Sadly, this has not translated through to clinical practice. The government's latest proposal for GPs is to call for an even lower threshold than the existing one for treating high blood pressure. A leading GP who doesn't want to be named said that not only would this harm patients by increasing the risk of side effects, but that GPs would be financially penalised if they didn't introduce medications. "The only beneficiaries will be the drug companies," he said. "We should be taking a step back from polypharmacy. "
If the health secretary, Jeremy Hunt, is serious about saving 30,000 early deaths from cancer, heart, stroke, respiratory and liver disease by 2020, he should implement cost-effective public health interventions.

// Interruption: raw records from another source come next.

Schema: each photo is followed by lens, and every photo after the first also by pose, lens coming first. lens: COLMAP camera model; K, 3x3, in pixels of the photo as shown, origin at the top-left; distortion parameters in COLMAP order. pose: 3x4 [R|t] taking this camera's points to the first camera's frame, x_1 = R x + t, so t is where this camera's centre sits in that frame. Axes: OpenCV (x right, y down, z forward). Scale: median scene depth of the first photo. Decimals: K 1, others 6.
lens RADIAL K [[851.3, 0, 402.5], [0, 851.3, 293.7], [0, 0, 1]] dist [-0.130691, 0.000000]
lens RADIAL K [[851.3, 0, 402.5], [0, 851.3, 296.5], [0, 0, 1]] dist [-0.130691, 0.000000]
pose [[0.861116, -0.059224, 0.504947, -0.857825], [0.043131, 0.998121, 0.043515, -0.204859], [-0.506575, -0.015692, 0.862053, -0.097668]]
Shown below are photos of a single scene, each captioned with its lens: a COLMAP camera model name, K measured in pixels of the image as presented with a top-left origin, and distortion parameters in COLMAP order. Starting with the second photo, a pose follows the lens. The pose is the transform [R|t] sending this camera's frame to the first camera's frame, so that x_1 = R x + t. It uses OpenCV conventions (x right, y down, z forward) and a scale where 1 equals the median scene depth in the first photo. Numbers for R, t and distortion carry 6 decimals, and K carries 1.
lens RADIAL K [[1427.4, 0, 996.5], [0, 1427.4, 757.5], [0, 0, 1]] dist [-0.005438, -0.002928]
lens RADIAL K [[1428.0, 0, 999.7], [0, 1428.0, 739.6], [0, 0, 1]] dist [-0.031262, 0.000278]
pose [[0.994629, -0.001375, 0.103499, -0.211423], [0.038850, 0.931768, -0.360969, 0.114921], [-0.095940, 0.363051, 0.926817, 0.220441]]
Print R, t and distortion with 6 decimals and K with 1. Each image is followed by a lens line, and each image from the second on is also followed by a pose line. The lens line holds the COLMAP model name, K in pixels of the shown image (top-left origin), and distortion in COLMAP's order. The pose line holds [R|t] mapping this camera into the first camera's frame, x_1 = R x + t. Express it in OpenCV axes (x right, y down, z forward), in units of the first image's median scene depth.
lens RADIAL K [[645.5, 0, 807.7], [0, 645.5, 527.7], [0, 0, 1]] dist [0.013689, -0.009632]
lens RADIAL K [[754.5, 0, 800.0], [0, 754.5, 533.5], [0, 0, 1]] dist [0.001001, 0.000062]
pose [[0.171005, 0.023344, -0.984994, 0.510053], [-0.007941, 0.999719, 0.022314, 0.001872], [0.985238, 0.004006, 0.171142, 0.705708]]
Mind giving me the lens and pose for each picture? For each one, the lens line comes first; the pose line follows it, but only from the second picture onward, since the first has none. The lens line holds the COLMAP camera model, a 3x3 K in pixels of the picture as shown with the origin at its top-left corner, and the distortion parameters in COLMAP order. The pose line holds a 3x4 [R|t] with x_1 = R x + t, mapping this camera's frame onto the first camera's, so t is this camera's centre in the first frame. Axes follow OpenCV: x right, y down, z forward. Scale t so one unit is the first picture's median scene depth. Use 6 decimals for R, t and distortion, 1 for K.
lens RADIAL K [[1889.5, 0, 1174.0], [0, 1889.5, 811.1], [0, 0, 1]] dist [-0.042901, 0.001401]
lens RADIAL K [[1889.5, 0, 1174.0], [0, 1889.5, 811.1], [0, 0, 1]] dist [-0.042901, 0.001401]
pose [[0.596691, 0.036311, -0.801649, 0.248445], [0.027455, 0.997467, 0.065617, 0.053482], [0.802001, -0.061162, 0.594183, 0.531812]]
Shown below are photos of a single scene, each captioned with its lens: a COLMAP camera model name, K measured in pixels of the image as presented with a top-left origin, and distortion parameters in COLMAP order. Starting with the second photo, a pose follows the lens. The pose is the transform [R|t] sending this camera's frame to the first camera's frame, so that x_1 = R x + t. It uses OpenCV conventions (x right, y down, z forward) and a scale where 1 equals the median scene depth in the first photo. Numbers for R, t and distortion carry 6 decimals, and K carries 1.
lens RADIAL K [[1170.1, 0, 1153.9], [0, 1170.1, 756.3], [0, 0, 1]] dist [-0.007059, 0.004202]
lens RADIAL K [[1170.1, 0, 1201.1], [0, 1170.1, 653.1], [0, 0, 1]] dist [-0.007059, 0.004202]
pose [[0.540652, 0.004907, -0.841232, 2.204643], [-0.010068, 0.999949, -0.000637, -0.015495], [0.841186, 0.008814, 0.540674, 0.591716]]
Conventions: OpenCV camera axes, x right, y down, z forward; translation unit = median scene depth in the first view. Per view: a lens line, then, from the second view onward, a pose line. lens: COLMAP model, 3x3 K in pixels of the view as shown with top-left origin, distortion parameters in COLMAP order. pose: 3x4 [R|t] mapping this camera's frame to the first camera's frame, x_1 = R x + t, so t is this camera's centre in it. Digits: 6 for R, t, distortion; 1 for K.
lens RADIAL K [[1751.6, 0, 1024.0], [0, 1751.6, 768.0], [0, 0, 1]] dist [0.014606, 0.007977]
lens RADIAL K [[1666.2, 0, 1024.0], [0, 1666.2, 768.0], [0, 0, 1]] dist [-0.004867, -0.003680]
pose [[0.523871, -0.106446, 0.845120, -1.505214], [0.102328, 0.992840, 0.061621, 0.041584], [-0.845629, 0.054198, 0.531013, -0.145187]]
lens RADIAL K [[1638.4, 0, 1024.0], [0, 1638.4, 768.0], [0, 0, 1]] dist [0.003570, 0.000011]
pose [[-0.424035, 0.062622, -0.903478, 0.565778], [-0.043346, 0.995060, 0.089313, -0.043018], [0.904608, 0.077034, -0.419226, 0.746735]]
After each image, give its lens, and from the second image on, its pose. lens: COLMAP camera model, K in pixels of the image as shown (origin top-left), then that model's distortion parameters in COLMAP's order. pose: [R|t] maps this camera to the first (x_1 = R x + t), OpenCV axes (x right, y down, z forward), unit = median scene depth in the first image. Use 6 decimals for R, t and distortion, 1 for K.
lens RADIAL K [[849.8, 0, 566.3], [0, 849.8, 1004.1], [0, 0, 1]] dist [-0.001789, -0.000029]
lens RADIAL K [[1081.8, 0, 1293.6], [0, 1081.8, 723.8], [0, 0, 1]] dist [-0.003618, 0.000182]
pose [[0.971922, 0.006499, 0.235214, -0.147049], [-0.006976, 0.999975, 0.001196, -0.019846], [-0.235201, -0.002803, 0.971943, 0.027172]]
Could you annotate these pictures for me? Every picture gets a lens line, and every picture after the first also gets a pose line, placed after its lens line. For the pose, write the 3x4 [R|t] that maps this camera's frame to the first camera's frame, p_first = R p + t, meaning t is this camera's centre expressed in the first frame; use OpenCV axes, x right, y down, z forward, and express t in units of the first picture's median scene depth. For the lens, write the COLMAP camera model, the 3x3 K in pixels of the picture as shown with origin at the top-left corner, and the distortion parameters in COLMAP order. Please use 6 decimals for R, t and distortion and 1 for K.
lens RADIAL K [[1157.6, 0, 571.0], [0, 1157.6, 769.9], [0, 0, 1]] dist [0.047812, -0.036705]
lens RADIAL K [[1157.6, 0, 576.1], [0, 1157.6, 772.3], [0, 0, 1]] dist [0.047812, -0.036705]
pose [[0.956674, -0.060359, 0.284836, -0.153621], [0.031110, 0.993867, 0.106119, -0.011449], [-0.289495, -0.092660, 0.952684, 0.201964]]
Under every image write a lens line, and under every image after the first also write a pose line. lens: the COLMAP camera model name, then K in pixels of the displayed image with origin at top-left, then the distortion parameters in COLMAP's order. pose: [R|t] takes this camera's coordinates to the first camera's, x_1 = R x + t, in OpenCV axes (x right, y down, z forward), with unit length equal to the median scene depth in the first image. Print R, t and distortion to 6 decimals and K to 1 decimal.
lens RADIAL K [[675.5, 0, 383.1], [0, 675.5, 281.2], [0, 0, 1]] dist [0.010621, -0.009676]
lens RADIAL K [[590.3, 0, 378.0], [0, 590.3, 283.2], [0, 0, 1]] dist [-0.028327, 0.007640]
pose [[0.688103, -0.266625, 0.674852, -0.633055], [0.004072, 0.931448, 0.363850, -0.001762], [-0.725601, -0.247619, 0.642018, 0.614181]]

Curb the availability of junk food at schools and hospitals and severely restrict the advertising of products high in trans fats, sugar and salt to children.
Australia, which topped the health league, was the first country to impose plain packaging for cigarettes through legislation, a lead that the coalition has announced it will follow, with an announcement on legislation expected in May. Elsewhere, however, the government plans to increase private healthcare within the NHS. Private health companies profit through over-diagnosis, medicalising normal conditions and over-treatment. In the US, the most prescribed drugs are psychotropics. Mass advertising of anti-depressants to people with normal or healthy levels of stress has boosted demand.
Here in the UK, I am increasingly aware of health checks and total body scans being targeted at the ostensibly healthy by private providers. There is no evidence that this improves health outcomes, but it does increase the emotional and financial toll on an individual. It's time, instead, to take a step back and pay more attention to the environment and our own behaviour.
We can all learn from John, a taxi driver in his late 40s, who suffered from breathing problems and chest pains. He was overweight and his blood tests revealed borderline diabetes, a condition that brings with it the potentially devastating complications of heart disease, stroke, kidney failure and even amputation. Fortunately for him, his coronary arteries were not at a stage of severe narrowing.
Although he wished he could turn back the clock, I emphasised that some simple measures could turn his life around. There was no need for a lifetime's cocktail of medications. I advised him not to buy any food product advertised as "low fat", "heart healthy" or "cholesterol-lowering". They're usually heavily processed and loaded with sugar. By replacing sugary drinks with water, opting to eat a piece of fruit instead of the Mars bar and taking a daily 20-minute walk with his wife after dinner, John now feels like a "new man", he says. He's lost two stone and his blood glucose is within the normal range.
Sure, we're constantly having to grapple with environmental and commercial pressures that work against our ability to make healthy choices. But we still have the final say in what we choose to put into our bodies and in how we use them. Ultimately, it's up to us.